President Maithripala Sirisena, who is at loggerheads with Prime Minister Ranil Wickremesinghe’s United National Party (UNP), has strongly hinted at a possible split of their coalition mid-way of its five-year term.
The President told his Sri Lanka Freedom Party (SLFP) loyalists that he has decided to carry out the “second stage” of his daring political bravery of defecting from the then strongman president Mahinda Rajapaksa’s government in November 2014.
A rank outsider, Sirisena quit his Health ministry portfolio and challenged his former boss at the snap presidential election of January 2015. He won spectacularly with the support of a UNP-led rainbow coalition clamouring for good governance after a decade of autocratic rule.
On Friday evening, Sirisena said the way to save the country from the scourge of bribery and corruption was to strengthen his SLFP which he described as the only “clean political force in the country.”
“Without strengthening the SLFP, I don’t see any clean political force that could save the country at this time in its history….

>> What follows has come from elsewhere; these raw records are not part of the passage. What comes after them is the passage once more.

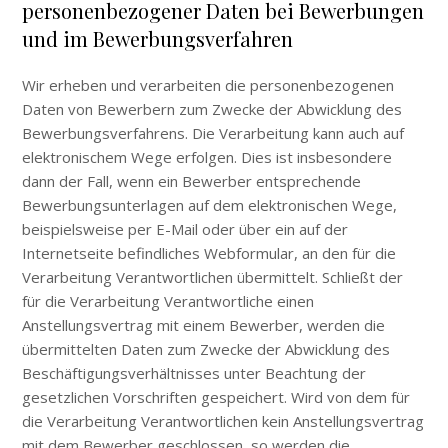
personenbezogener Daten bei Bewerbungen
und im Bewerbungsverfahren
Wir erheben und verarbeiten die personenbezogenen
Daten von Bewerbern zum Zwecke der Abwicklung des
Bewerbungsverfahrens. Die Verarbeitung kann auch auf
elektronischem Wege erfolgen. Dies ist insbesondere
dann der Fall, wenn ein Bewerber entsprechende
Bewerbungsunterlagen auf dem elektronischen Wege,
beispielsweise per E-Mail oder über ein auf der
Internetseite befindliches Webformular, an den für die
Verarbeitung Verantwortlichen übermittelt. Schließt der
für die Verarbeitung Verantwortliche einen
Anstellungsvertrag mit einem Bewerber, werden die
übermittelten Daten zum Zwecke der Abwicklung des
Beschäftigungsverhältnisses unter Beachtung der
gesetzlichen Vorschriften gespeichert. Wird von dem für
die Verarbeitung Verantwortlichen kein Anstellungsvertrag
mit dem Bewerber geschlossen, so werden die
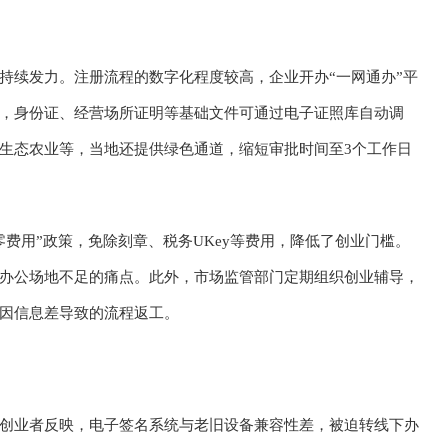
持续发力。注册流程的数字化程度较高，企业开办“一网通办”平
，身份证、经营场所证明等基础文件可通过电子证照库自动调
生态农业等，当地还提供绿色通道，缩短审批时间至3个工作日
费用”政策，免除刻章、税务UKey等费用，降低了创业门槛。
办公场地不足的痛点。此外，市场监管部门定期组织创业辅导，
因信息差导致的流程返工。
创业者反映，电子签名系统与老旧设备兼容性差，被迫转线下办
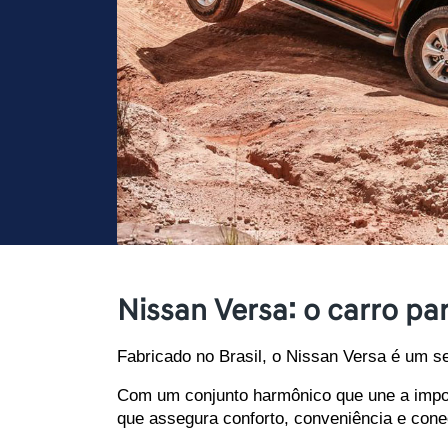
Nissan Versa: o carro p
Fabricado no Brasil, o Nissan Versa é um s
Com um conjunto harmônico que une a impon
que assegura conforto, conveniência e conec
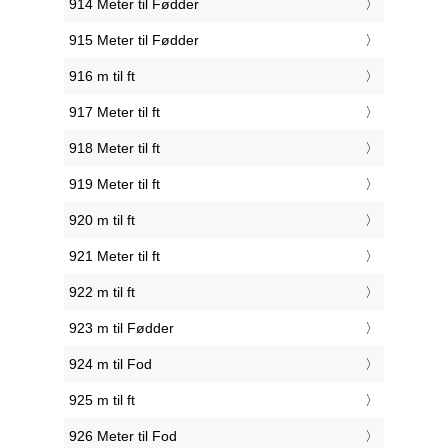
914 Meter til Fødder
915 Meter til Fødder
916 m til ft
917 Meter til ft
918 Meter til ft
919 Meter til ft
920 m til ft
921 Meter til ft
922 m til ft
923 m til Fødder
924 m til Fod
925 m til ft
926 Meter til Fod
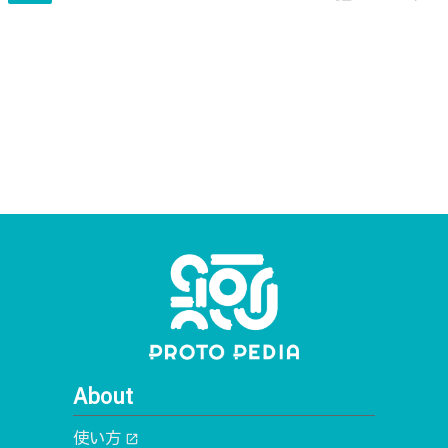
About
使い方
open_in_new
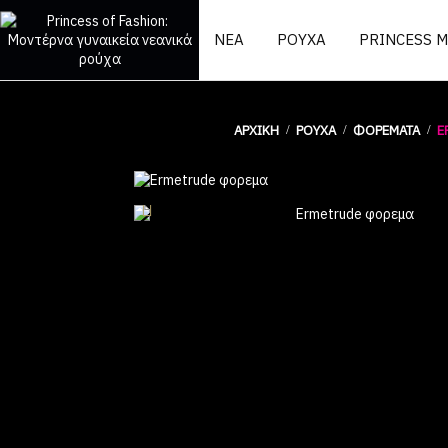
ΝΕΑ
ΡΟΥΧΑ
PRINCESS 
ΑΡΧΙΚΉ
ΡΟΥΧΑ
ΦΟΡΈΜΑΤΑ
E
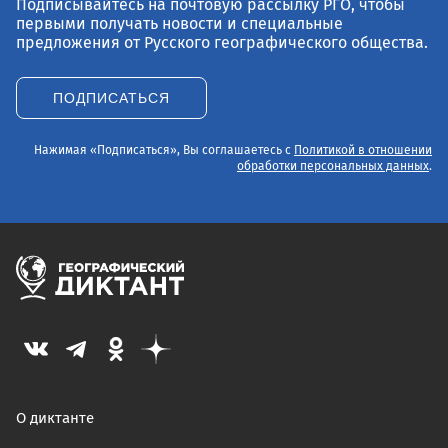
Подписывайтесь на почтовую рассылку РГО, чтобы
первыми получать новости и специальные
предложения от Русского географического общества.
ПОДПИСАТЬСЯ
Нажимая «Подписаться», Вы соглашаетесь с
Политикой в отношении
обработки персональных данных
.
О диктанте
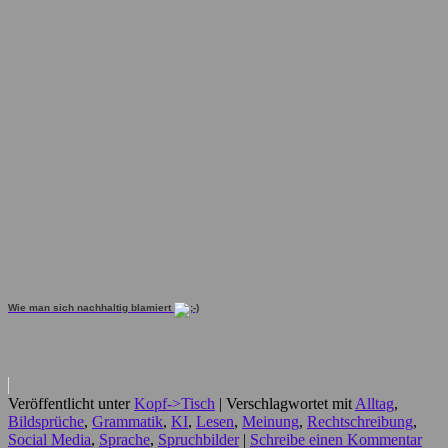
Wie man sich nachhaltig blamiert
Veröffentlicht unter
Kopf->Tisch
|
Verschlagwortet mit
Alltag
,
Bildsprüche
,
Grammatik
,
KI
,
Lesen
,
Meinung
,
Rechtschreibung
,
Social Media
,
Sprache
,
Spruchbilder
|
Schreibe einen Kommentar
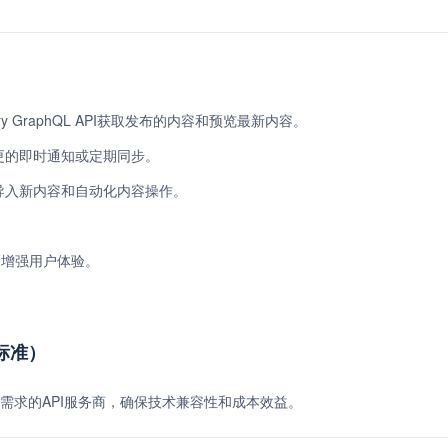
very GraphQL API获取发布的内容和预览最新内容。
容变更的即时通知或定期同步。
包括导入新内容和自动化内容操作。
能，增强用户体验。
费标准）
需求的API服务商，确保技术兼容性和成本效益。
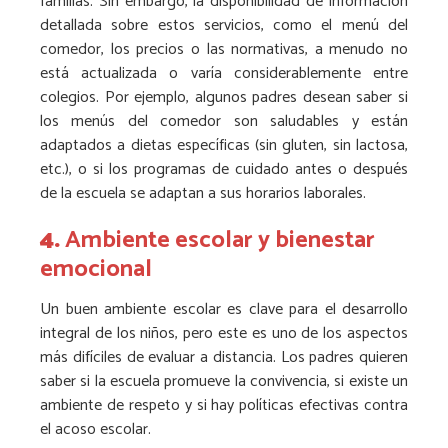
familias. Sin embargo, la disponibilidad de información
detallada sobre estos servicios, como el menú del
comedor, los precios o las normativas, a menudo no
está actualizada o varía considerablemente entre
colegios. Por ejemplo, algunos padres desean saber si
los menús del comedor son saludables y están
adaptados a dietas específicas (sin gluten, sin lactosa,
etc.), o si los programas de cuidado antes o después
de la escuela se adaptan a sus horarios laborales.
4.
Ambiente escolar y bienestar
emocional
Un buen ambiente escolar es clave para el desarrollo
integral de los niños, pero este es uno de los aspectos
más difíciles de evaluar a distancia. Los padres quieren
saber si la escuela promueve la convivencia, si existe un
ambiente de respeto y si hay políticas efectivas contra
el acoso escolar.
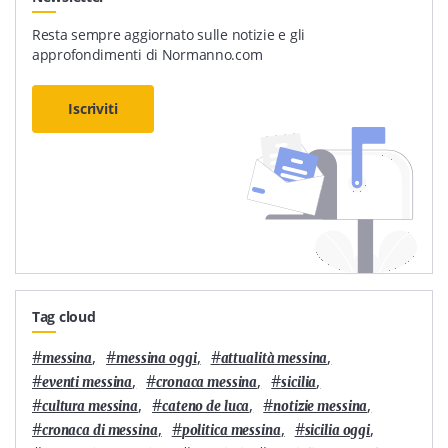
Resta sempre aggiornato sulle notizie e gli
approfondimenti di Normanno.com
Iscriviti
Tag cloud
#
,
#
,
#
,
messina
messina oggi
attualità messina
#
,
#
,
#
,
eventi messina
cronaca messina
sicilia
#
,
#
,
#
,
cultura messina
cateno de luca
notizie messina
#
,
#
,
#
,
cronaca di messina
politica messina
sicilia oggi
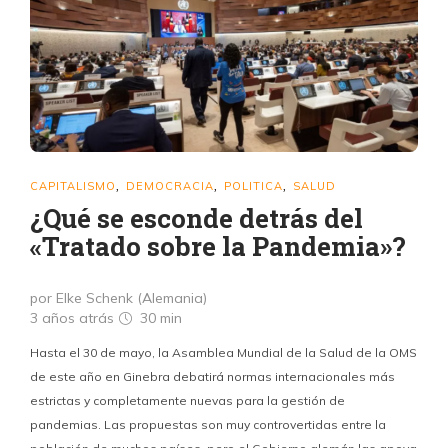
CAPITALISMO
DEMOCRACIA
POLITICA
SALUD
,
,
,
¿Qué se esconde detrás del
«Tratado sobre la Pandemia»?
por Elke Schenk (Alemania)
3 años atrás
30 min
Hasta el 30 de mayo, la Asamblea Mundial de la Salud de la OMS
de este año en Ginebra debatirá normas internacionales más
estrictas y completamente nuevas para la gestión de
pandemias. Las propuestas son muy controvertidas entre la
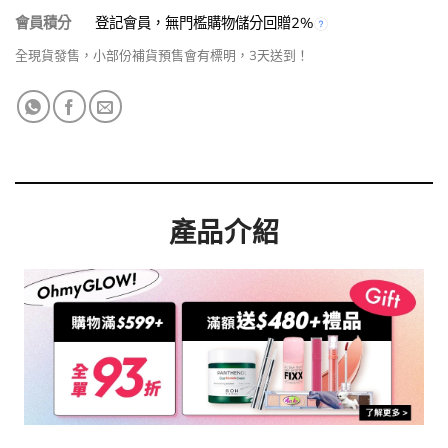
會員積分
登記會員，無門檻購物儲分回贈2%
全現貨發售，小部份補貨預售會有標明，3天送到！
產品介紹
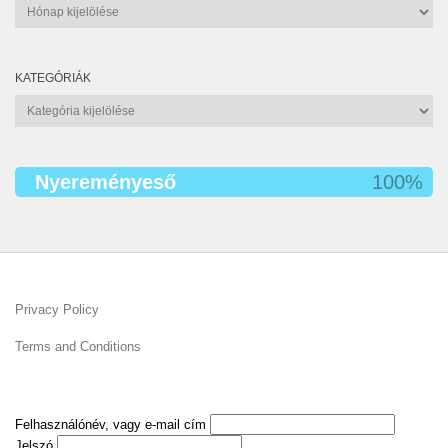
Archívum
KATEGÓRIÁK
Kategóriák
Nyereményeső
100%
Privacy Policy
Terms and Conditions
Felhasználónév, vagy e-mail cím
Jelszó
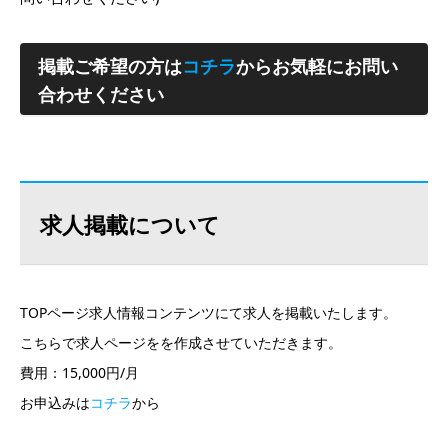
掲載ご希望の方は
コチラ
からお気軽にお問い
合わせください
求人掲載について
TOPページ求人情報コンテンツにて求人を掲載いたします。
こちらで求人ページをを作成させていただきます。
費用：15,000円/月
お申込みは
コチラ
から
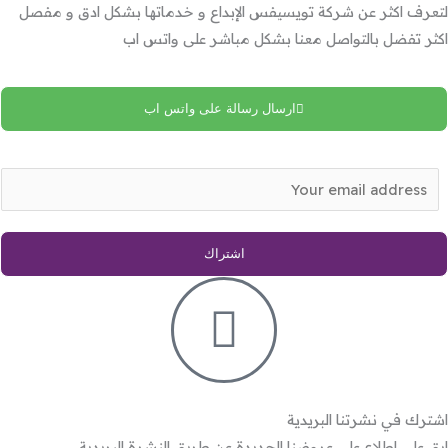
لتعرف اكثر عن شركة تويسيفس الإبداع و خدماتها بشكل ادق و مفصل
اكثر تفضل بالتواصل معنا بشكل مباشر على واتس اب
ارسال رسالة على واتس اب
E
m
a
اشتراك
i
l
*
اشترك في نشرتنا البريدية
ابق على اطلاع على عروضنا الجديدة عن طريق النشرة البريدية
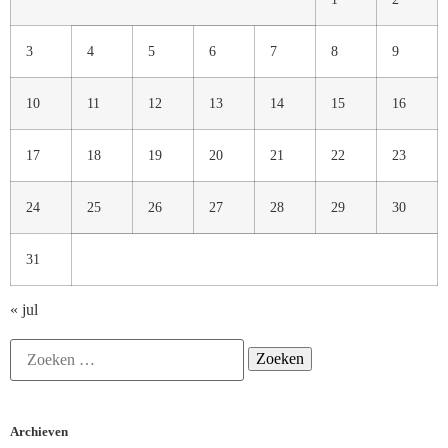
3
4
5
6
7
8
9
10
11
12
13
14
15
16
17
18
19
20
21
22
23
24
25
26
27
28
29
30
31
« jul
Archieven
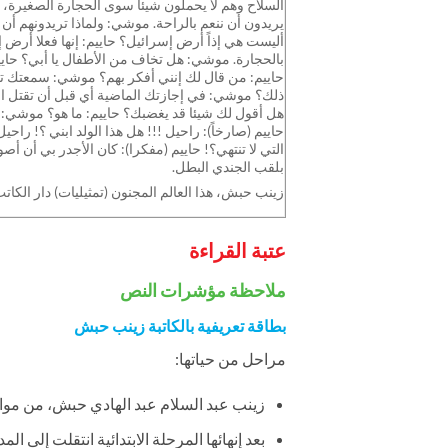
السلاح وهم لا يحملون شيئا سوى الحجارة الصغيرة، ول
يريدون أن ننعم بالراحة. موشي: ولماذا تريدونهم أن
أليست هي إذاً أرض إسرائيل؟ حاييم: إنها فعلا أرض إس
بالحجارة. موشي: هل تخاف من الأطفال يا أبي؟ حاييم
حاييم: من قال لك إنني أفكر بهم؟ موشي: سمعتك تق
ذلك؟ موشي: في إجازتك الماضية أي قبل أن تقتل الط
هل أقول لك شيئا قد يغضبك؟ حاييم: ما هو؟ موشي: أن
حاييم (صارخاً): راحيل !!! هل هذا الولد ابني ؟! راحي
التي لا تنتهي؟! حاييم (مفكرا): كان الأجدر بي أن
بلقب الجندي البطل.
زينب حبش، هذا العالم المجنون (تمثيليات) دار الكاتب، 
عتبة القراءة
ملاحظة مؤشرات النص
بطاقة تعريفية بالكاتبة زينب حبش
مراحل من حياتها:
زينب عبد السلام عبد الهادي حبش، من مواليد عام 1943م في بيت دجن ي
بعد إنهائها المرحلة الابتدائية انتقلت إلى ال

“As I took a courageous and bold decision to leave the (then) government on November 21, 2014, I have today decided to take my next major step. It will be in the interest of the country and its people to ensure a clean political force,” he said.
He said he did not fear consequences of his impending action out of his love for the country and its people.
“Whatever happens to me, I will do it. Otherwise we cannot save this country. Someone has to do this. The person who is doing it will have the support of lakhs of people,” he added without specifying what his action will be.
His comments come ahead of the February 10 local council elections at which his SLFP will take on Prime Minister Wickremesinghe’s UNP as well as the Sri Lanka Podujana Party (SLPP) loyal to Rajapaksas.
Last month, President Sirisena suggested that Wickremesinghe’s government could be more corrupt than the previous regime.
He said the Rajapaksa was responsible for several mistakes, but the UNP-dominated government was no better.
“The SLFP made some mistake, but if the UNP is also making the same mistakes, and even exceeding (the corruption) of the SLFP regime, the people will not approve it.
“If there is any allegation against me, I am willing to give up all my posts and join the battle against corruption,” he said amid applause at a public meeting in Nikaweratiya in November.
However, the UNP pointed out that Sirisena had since been in contact with Basil Rajapaksa, the then Economic Development minister under his president brother, and had been seeking rapprochement with SLFP dissidents in a bid to beat the UNP at the February local elections. Basil Rajapaksa had been accused of being a symbol of the Rajapaksa-ear corruption and is currently facing prosecution over his allegedly ill-gotten wealth. He has denied any wrongdoing.
The UNP is also blaming Sirisena for blocking the arrest of former defence secretary Gotabhaya Rajapaksa who is a person of interest in several high profile murder investigations and massive scale corruption.
However, President Sirisena has denied he was interfering with investigations.
He said his appointment of a commission to investigate controversial bond purchases under the current government was applauded by both Sri Lankans in the country and abroad.
After he was provided with a full report at the end of this year, he will appoint another commission to investigate state-owned Sri Lankan airlines and Mihin air, he added. The current board of Sri Lankan airlines, appointed by Wickremesinghe, has been accused of mismanagement and corruption and several ministers have already called for a clean-up of the airline’s top management.